A team of scientists studying a coral reef in the Florida Keys started to take an interest in the Caribbean king crab, which eats a lot of seaweed and isn’t picky about the types it eats. The crabs aren’t naturally present in the ecosystem in large enough numbers to make a dent in seaweed cover, but scientists wondered what would happen if they gave their numbers a boost.
They tested this idea on isolated sections of coral reef with significant seaweed coverage.

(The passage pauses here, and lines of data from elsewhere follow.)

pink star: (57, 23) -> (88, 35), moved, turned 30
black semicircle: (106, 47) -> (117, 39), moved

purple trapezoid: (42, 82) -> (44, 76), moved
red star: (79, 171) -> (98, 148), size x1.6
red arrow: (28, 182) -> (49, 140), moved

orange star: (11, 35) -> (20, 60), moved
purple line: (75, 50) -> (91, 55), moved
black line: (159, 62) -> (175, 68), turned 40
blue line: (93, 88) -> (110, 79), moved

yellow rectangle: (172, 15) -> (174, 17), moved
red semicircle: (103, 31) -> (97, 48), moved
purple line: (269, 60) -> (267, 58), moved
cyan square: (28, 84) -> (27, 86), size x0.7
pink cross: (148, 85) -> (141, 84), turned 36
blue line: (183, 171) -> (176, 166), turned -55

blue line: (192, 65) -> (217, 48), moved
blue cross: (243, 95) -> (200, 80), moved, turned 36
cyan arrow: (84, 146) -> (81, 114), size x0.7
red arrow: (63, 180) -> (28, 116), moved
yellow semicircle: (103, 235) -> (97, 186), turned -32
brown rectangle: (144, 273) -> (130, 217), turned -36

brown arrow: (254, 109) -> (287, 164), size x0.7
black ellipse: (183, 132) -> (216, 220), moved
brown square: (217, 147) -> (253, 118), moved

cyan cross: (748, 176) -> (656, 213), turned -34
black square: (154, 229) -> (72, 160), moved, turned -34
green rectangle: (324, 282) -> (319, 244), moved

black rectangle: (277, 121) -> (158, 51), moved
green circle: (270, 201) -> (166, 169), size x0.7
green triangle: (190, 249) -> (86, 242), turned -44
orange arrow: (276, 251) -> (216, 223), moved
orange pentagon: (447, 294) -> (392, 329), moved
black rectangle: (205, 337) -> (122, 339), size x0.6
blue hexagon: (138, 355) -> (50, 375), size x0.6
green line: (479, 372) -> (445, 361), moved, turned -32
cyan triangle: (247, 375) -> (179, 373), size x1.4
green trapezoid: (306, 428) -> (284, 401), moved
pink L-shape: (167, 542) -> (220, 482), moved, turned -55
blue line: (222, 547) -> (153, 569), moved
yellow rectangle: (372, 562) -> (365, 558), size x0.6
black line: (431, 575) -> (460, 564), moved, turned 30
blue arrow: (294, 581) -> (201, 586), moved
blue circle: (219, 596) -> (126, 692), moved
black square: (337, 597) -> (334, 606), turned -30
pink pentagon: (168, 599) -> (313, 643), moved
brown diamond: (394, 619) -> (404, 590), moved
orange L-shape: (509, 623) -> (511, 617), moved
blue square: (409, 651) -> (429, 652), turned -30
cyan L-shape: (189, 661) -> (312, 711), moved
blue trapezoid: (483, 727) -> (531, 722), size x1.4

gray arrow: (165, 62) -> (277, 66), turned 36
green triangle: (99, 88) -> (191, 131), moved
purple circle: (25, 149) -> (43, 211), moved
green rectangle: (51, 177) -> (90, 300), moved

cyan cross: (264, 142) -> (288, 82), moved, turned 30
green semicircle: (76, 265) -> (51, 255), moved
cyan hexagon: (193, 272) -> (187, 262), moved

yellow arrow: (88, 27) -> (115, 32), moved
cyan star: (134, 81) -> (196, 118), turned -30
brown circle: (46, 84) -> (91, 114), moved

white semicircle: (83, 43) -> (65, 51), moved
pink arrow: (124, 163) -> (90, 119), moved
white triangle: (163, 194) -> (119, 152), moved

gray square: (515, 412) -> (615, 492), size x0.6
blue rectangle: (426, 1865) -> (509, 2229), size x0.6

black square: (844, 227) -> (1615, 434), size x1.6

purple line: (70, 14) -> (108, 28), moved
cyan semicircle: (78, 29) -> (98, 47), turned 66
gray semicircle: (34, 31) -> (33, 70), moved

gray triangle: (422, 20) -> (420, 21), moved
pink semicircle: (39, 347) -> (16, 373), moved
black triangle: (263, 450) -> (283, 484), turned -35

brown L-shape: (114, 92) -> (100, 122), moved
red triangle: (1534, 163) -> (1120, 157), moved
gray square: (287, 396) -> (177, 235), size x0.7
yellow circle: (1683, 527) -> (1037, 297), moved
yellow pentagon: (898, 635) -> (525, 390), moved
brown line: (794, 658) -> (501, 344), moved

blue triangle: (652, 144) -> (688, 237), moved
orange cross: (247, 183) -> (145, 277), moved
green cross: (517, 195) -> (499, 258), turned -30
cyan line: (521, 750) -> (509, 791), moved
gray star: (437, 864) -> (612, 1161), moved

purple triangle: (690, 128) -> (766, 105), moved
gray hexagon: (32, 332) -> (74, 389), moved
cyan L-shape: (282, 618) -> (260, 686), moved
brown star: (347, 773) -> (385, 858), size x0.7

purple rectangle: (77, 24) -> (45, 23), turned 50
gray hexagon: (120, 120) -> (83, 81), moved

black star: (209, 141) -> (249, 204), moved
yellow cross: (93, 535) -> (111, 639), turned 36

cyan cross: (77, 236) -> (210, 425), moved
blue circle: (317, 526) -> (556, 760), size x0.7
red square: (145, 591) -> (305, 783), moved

They left some sections untouched, stocked others with crabs, and, for a third group, had divers scrub the reef of seaweed before stocking it with crabs. A year later, the untouched parts showed no change. Meanwhile, seaweed coverage was down by 50% on sections stocked with crabs, and down 80% on sections scrubbed and then stocked with crabs. In a second round of tests, scientists found that scrubbing alone was only effective in the short-term; the seaweed returned without the crabs.Scientists say crabs could play a part in saving coral reefs, though others caution there’s a big gap between proving this can work, and turning it into an effective management strategy. For the crabs’ part, they don’t seem to mind the tasty snack they get out of the deal.